** GOAL OF THE EXERCISE **
Starting with the line that contains "Notes to Financial Statements, Continued" and stopping after the line that contains "(9) Accounting Standards", return each line below exactly as written, with no others.

******************************

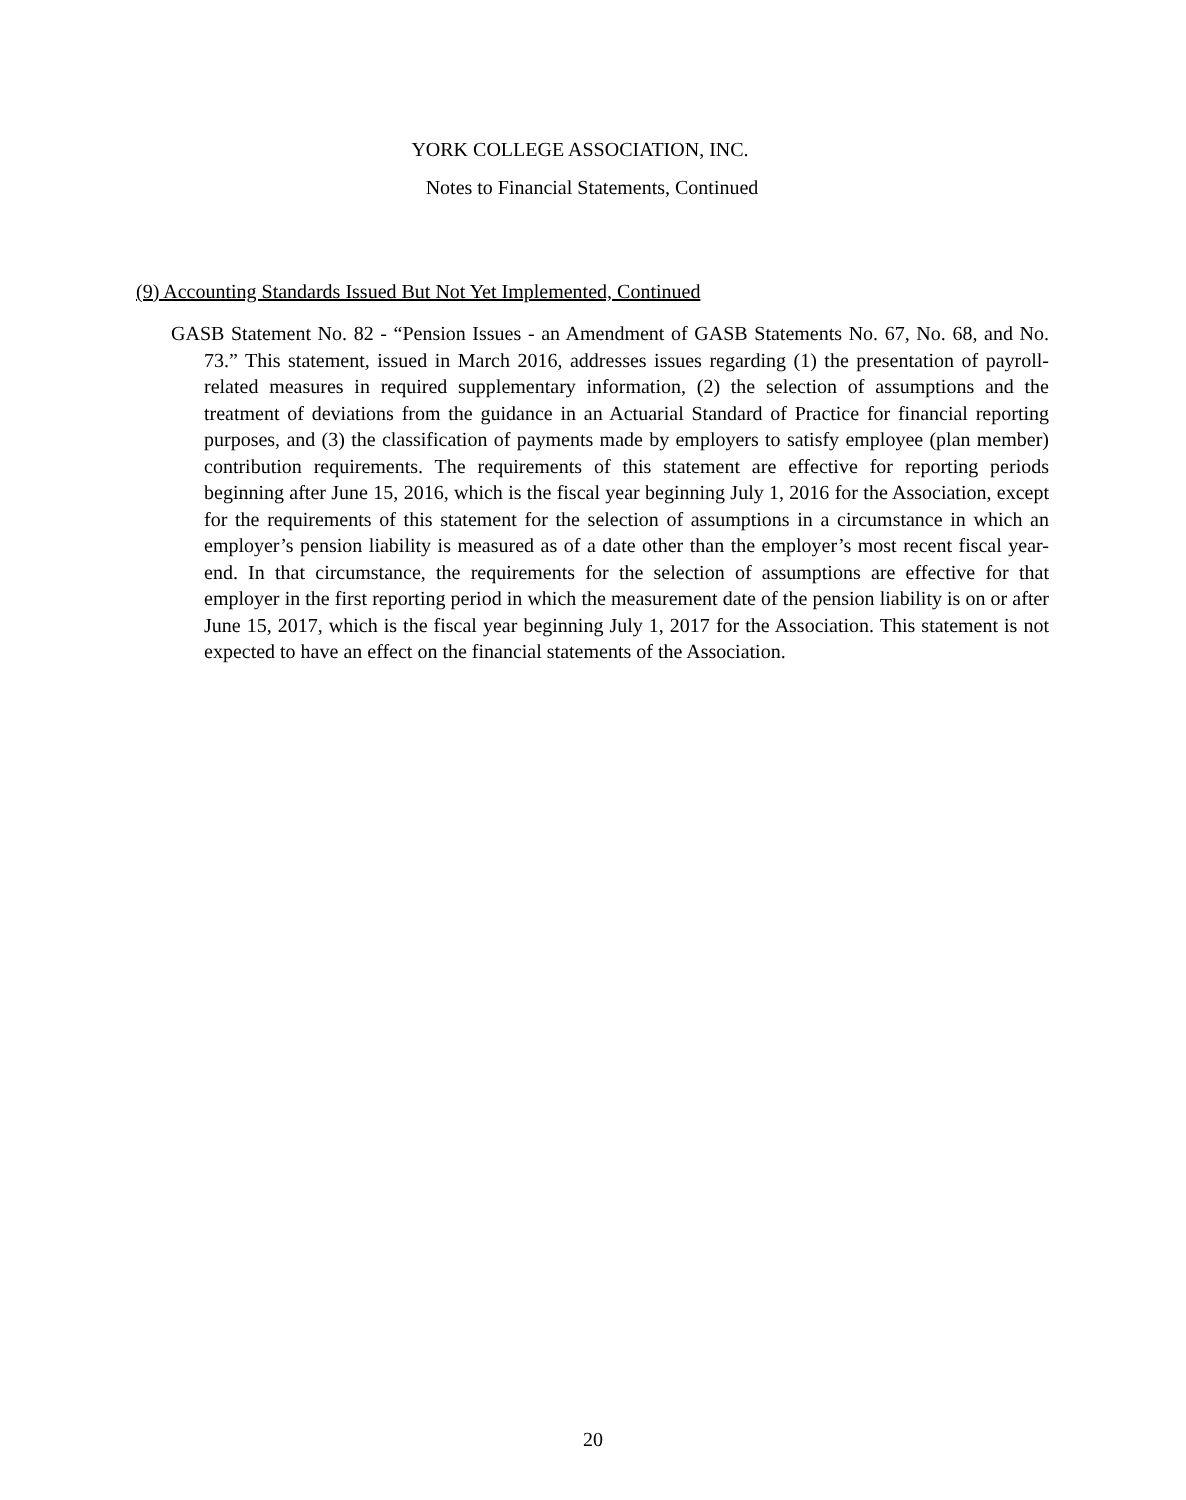YORK COLLEGE ASSOCIATION, INC.
Notes to Financial Statements, Continued
(9) Accounting Standards Issued But Not Yet Implemented, Continued
GASB Statement No. 82 - “Pension Issues - an Amendment of GASB Statements No. 67, No. 68, and No. 73.” This statement, issued in March 2016, addresses issues regarding (1) the presentation of payroll-related measures in required supplementary information, (2) the selection of assumptions and the treatment of deviations from the guidance in an Actuarial Standard of Practice for financial reporting purposes, and (3) the classification of payments made by employers to satisfy employee (plan member) contribution requirements. The requirements of this statement are effective for reporting periods beginning after June 15, 2016, which is the fiscal year beginning July 1, 2016 for the Association, except for the requirements of this statement for the selection of assumptions in a circumstance in which an employer’s pension liability is measured as of a date other than the employer’s most recent fiscal year-end. In that circumstance, the requirements for the selection of assumptions are effective for that employer in the first reporting period in which the measurement date of the pension liability is on or after June 15, 2017, which is the fiscal year beginning July 1, 2017 for the Association. This statement is not expected to have an effect on the financial statements of the Association.
20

******************************

** ANSWER TO THE PROBLEM **
Notes to Financial Statements, Continued
(9) Accounting Standards Issued But Not Yet Implemented, Continued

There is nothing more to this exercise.